UNE PROGRESSION PAR LE SCÉNARIO...
Final Fantasy VII est un J-RPG dans sa conception classique selon les idées de l'époque, et l'un des éléments les plus caractéristiques se trouve au niveau de la world map : une carte à échelle réduite, laquelle donne accès à des lieux qu'il est possible de visiter et à des zones faisant office de donjons. S'il est évident que cette standardisation n'ait été due qu'à des limites techniques, le fait est que les développeurs ont su faire preuve d'adaptation et que le world building du jeu a ainsi été pensé à partir de ces contraintes. Si ce jeu et nombre d'autres J-RPG de cette décennie proposent une certaine liberté de mouvement et d'action (notamment avec cette carte du monde qu'il est possible "d'explorer", prenant toujours en considération le fait qu'elle est à échelle réduite), la marge de manœuvre reste cependant limitée, le jeu disposant en réalité d'une structure linéaire. On pourra toujours flâner, s'écarter un peu de son chemin, mais jamais on ne pourra s'extirper du fil rouge, la progression du joueur se faisant en parallèle avec la progression du scénario. Durant tout le premier CD, le titre est donc une succession de scènes (voire scénettes) qui se suivent sans la moindre perte de rythme, les développeurs ayant également fait en sorte à ce qu'il y ait une certaine variété de situations rencontrées (pouf, on passe sans transition de "Cloud essaie de se tirer en douce de la maison d'Aeris pendant la nuit" à "Cloud et Aerith retournent le Wall Market en quête d'un déguisement de fille pour notre blond peroxydé"). Mais toujours dans une logique d'évolution du scénario et de progression du joueur.

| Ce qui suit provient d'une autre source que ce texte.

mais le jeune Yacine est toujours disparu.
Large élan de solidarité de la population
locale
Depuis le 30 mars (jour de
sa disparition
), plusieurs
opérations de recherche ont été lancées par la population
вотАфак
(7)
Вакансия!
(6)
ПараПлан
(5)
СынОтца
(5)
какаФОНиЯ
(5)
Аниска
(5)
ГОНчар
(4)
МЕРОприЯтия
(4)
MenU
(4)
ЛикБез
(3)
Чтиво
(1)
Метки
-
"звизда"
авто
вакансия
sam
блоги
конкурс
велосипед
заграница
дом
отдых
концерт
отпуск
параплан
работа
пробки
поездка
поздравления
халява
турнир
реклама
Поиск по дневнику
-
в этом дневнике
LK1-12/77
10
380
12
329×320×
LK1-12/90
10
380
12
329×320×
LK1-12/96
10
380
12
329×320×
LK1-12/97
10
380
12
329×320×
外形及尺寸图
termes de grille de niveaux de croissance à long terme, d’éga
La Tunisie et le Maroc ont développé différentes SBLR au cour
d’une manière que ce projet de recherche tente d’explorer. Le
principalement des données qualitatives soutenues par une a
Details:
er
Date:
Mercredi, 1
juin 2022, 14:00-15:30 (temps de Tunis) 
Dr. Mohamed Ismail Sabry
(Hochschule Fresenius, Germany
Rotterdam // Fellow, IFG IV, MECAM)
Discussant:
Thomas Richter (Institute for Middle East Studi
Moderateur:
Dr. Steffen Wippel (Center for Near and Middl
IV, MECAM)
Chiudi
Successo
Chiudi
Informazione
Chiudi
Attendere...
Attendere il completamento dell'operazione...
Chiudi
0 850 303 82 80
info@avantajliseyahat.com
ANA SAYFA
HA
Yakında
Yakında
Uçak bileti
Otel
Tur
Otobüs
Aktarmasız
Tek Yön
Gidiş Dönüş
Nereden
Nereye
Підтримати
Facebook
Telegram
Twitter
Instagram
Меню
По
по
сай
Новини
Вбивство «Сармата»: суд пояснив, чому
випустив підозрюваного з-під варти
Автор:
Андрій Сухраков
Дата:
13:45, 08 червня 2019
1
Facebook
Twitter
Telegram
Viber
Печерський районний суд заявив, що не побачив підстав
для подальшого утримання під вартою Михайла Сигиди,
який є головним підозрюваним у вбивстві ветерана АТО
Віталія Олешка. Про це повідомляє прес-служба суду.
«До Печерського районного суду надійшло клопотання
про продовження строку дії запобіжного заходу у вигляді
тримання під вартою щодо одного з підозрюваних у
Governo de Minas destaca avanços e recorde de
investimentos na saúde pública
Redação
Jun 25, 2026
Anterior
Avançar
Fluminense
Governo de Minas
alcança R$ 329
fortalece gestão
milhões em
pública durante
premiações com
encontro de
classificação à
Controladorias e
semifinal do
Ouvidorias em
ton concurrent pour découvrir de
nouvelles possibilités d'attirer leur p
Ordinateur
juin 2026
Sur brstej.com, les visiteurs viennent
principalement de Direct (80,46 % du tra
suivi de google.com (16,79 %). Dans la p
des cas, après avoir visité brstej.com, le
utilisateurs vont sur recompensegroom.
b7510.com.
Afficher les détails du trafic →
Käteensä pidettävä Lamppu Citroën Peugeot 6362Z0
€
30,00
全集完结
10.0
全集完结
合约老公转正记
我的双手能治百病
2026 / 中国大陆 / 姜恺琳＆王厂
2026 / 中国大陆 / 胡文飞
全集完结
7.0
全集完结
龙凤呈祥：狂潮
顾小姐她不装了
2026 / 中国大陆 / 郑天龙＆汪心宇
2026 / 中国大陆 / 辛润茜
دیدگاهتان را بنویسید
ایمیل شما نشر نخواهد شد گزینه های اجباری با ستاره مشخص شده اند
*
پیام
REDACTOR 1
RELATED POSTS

... DIFFICILE À CONCILIER AVEC LE CONCEPT DE MONDE OUVERT
L'exemple pris est celui de Midgar, ce qui n'est pas anodin étant donné que c'est ce que les joueurs ont vu du trailer. Un Midgar revisité dont nous avons pu entrapercevoir des lieux inédits. La séquence avait beau être une cinématique en CGI, il est probable que les développeurs aient ainsi décidé d'agrandir la surface explorable de cette ville, sachant que la partie supérieure de Midgar se résumait principalement au bâtiment Shinra dans le jeu d'origine, et l'idée d'un open world dans lequel on ne pourrait pas explorer la ville principale paraît assez saugrenue à première vue. Le fait est que, dans la version originale, à aucun moment le joueur ne voit la couleur de ces "beaux quartiers", ce qui au vu du déroulement du jeu rentre dans une logique scénaristique. Cloud, Tifa et Barret sont des membres d'AVALANCHE, un groupe terroriste écologique qui élit domicile dans les "Taudis" et leurs agissements ne les conduisent simplement pas à explorer la plaque supérieure, plus encore quand on sait que leurs têtes sont mises à prix. On en revient donc à cette histoire de fil rouge, de progression par le scénario, or une plus grande souplesse se devrait d'être justifiée par l'histoire, ce qui nécessiterait donc de modifier cette dernière, probablement avec l'ajout de quelques subplots. Sachant pour conclure sur ce point que notre équipe n'est pas censée revenir à Midgar avant la fin du deuxième CD, il faudrait donc que ce soit très bien amené, au risque de casser le rythme.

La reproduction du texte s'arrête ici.